The early history of the Kiev Rus’ kingdom is very interesting. In the beginning it was actually founded, to a large extent, by Viking settlers coming from Sweden. The Swedish Vikings went eastward (the Danish and the Norwegians went westward) and this led to many places of Eastern Europe becoming colonies and settlements ruled by these Vikings. There’s a theory that the Vikings that founded Kiev Rus’ in the 9th century originated from the region of Roslagen, the coastal area of the province Uppland of Sweden (where I’m at). The name of Kiev Rus’ should by this theory come from Roslagen. Kiev Rus’ later became a vital part in the founding of the Russian empire, or Rossiya. It’s quite a funny thought that some people from Sweden in the 9th century are the cause of Russia bearing its name of today.

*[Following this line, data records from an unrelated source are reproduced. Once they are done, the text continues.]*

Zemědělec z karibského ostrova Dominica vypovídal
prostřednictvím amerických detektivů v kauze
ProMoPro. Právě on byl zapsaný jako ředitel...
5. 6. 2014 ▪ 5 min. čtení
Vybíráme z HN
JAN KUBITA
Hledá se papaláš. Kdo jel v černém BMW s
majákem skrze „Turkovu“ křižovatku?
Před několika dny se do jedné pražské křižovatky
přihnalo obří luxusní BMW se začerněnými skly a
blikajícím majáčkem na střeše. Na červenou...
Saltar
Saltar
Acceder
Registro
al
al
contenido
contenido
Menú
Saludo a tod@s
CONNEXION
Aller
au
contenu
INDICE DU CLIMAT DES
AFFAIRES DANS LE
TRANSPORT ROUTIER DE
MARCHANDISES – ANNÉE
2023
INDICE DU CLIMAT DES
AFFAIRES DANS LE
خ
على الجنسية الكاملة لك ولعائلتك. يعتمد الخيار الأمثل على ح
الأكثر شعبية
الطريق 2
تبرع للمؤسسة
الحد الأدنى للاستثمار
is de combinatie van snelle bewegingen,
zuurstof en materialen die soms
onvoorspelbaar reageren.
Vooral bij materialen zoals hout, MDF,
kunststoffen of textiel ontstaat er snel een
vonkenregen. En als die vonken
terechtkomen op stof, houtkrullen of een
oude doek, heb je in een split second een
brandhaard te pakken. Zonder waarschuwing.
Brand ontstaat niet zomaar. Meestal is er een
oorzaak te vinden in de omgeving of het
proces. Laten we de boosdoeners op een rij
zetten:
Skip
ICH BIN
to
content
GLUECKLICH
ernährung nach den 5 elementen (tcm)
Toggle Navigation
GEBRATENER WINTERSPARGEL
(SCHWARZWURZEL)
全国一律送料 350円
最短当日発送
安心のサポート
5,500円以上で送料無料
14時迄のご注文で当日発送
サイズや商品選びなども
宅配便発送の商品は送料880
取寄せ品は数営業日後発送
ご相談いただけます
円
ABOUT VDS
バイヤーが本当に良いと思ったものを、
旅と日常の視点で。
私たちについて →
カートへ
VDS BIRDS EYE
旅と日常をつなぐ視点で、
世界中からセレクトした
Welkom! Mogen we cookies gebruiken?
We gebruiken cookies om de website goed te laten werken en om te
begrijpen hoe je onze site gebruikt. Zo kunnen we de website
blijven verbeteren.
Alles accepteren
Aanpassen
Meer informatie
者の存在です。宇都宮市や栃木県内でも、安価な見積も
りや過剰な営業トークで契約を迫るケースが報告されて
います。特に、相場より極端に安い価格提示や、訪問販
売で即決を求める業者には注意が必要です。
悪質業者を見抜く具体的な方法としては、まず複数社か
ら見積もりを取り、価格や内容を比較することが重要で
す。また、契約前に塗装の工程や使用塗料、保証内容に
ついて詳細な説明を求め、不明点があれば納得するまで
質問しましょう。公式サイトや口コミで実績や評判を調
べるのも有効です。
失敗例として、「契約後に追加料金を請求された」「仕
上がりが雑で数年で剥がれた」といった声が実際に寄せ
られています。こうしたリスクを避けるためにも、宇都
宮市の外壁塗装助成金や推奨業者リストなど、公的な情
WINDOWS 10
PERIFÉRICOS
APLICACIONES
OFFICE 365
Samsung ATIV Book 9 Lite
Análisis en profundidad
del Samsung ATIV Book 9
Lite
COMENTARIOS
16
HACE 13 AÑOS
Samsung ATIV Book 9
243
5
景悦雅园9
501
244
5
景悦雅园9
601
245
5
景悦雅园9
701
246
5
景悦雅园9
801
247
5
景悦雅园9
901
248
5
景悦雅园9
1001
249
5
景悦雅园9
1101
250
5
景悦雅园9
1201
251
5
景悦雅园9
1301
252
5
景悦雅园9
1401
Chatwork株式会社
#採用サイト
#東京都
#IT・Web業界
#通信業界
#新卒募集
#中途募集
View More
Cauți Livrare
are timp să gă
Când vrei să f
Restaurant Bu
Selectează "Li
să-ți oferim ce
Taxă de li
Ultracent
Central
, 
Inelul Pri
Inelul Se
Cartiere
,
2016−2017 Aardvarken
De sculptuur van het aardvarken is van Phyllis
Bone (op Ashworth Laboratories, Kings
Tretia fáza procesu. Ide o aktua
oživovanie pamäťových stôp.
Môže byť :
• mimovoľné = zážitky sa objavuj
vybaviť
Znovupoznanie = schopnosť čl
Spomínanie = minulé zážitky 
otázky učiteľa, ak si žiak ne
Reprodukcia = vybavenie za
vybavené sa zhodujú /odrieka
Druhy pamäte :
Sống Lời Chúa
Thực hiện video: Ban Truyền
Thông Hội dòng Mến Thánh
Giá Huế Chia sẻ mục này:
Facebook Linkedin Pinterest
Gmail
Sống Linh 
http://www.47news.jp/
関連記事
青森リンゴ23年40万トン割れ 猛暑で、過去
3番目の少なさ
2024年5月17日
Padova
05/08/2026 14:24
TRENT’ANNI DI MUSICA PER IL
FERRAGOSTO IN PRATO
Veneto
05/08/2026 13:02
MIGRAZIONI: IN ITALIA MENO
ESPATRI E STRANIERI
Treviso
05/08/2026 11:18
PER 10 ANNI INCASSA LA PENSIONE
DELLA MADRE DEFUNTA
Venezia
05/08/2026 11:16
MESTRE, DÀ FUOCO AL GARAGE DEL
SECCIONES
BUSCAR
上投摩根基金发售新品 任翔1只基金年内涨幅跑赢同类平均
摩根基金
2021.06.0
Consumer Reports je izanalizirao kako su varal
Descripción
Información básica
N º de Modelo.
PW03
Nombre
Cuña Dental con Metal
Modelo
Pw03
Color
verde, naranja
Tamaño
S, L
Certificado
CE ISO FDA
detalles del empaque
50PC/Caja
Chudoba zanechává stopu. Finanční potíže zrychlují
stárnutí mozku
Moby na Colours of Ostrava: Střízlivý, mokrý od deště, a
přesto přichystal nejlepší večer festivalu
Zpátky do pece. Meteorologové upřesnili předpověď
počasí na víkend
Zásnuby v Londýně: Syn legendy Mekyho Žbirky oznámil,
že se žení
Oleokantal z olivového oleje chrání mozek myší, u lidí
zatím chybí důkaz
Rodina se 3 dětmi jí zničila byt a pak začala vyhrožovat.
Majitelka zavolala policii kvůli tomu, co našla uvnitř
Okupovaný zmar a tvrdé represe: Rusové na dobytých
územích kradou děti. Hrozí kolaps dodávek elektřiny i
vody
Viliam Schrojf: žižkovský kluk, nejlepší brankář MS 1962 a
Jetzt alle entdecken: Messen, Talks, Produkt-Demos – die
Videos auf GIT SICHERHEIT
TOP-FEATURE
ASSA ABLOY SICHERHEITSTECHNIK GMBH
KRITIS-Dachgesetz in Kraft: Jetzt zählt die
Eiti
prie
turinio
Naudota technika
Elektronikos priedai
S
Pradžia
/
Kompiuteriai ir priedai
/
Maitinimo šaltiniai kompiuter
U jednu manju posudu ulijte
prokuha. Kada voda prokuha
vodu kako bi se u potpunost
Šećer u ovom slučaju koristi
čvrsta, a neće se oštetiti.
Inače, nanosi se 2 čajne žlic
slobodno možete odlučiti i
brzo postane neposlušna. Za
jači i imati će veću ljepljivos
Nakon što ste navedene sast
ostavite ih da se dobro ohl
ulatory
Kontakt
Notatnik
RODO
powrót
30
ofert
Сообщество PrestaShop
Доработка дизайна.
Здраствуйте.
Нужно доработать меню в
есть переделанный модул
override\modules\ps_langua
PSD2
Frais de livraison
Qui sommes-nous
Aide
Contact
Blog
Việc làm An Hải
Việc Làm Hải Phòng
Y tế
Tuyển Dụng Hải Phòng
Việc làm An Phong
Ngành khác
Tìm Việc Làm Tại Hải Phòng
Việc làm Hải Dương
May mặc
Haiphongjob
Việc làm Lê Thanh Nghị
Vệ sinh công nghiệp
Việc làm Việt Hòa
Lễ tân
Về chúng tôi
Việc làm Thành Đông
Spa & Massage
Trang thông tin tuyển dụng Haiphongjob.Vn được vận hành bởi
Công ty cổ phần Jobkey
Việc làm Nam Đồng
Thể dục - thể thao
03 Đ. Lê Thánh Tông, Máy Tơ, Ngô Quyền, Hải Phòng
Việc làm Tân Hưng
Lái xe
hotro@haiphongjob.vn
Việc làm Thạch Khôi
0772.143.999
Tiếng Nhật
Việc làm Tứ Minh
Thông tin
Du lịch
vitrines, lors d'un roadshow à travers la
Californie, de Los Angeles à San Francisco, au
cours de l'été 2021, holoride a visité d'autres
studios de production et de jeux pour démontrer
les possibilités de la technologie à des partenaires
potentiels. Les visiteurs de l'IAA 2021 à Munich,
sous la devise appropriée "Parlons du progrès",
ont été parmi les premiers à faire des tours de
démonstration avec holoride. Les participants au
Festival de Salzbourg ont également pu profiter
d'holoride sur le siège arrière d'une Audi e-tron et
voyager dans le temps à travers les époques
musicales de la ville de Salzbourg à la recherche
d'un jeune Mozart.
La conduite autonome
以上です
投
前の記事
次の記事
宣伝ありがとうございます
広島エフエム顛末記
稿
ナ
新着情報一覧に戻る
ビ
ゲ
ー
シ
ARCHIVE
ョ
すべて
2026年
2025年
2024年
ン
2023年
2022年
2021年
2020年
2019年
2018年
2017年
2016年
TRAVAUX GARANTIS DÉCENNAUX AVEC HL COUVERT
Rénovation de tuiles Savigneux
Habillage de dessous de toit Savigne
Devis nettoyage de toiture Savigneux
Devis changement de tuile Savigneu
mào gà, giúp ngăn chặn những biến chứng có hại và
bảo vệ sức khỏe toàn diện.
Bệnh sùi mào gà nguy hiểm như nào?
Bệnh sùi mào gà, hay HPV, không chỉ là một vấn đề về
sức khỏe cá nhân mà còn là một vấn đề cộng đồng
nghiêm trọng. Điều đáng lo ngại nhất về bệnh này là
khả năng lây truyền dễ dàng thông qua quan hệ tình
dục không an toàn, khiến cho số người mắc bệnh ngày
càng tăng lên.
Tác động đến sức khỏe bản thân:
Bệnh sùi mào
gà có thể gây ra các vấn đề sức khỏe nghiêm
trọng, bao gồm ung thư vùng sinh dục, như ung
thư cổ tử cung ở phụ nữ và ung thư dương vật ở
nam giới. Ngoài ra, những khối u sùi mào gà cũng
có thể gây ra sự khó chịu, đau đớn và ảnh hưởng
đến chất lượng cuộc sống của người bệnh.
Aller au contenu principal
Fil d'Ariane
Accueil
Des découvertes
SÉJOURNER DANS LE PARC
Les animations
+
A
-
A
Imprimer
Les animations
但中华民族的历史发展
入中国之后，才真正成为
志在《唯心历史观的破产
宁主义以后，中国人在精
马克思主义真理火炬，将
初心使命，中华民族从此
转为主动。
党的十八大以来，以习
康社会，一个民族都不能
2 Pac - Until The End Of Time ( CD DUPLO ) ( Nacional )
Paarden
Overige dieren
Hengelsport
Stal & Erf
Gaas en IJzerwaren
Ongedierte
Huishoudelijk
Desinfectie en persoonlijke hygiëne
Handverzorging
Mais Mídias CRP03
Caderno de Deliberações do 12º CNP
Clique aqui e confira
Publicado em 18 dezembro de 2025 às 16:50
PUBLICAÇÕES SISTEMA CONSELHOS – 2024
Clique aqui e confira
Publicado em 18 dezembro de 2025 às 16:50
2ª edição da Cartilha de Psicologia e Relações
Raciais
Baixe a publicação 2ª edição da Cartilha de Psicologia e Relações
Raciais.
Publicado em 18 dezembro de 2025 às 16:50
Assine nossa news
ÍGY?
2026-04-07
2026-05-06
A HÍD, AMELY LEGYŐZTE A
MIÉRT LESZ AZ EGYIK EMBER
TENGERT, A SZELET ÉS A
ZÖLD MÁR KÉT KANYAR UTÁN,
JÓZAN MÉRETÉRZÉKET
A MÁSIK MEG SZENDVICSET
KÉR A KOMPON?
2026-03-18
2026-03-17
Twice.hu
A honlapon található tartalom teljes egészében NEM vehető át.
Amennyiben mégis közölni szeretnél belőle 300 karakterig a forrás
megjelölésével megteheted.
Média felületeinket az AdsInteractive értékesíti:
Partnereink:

Let’s continue with Volodymyr. On the coin he’s holding a cathedral – symbolizing the fact that it was Volodymyr that introduced Christianity to Kiev Rus’ and other parts of Eastern Europe. The cathedral does actually exist in reality, in Kiev. Its name is Sofiyskyi sobor (Saint Sophia Cathedral) and it was Volodymyr that decided that it would be built. Saint Sophia Cathedral is a UNESCO world heritage site since 1990 and it’s as beautiful outside as it is inside (but you’re not allowed to take photos inside). I’ve got first hand experiences from this cathedral because I visited it last year, and it was amazing.
Ukraine is a country with a lot to offer – both for travelers and coin collectors!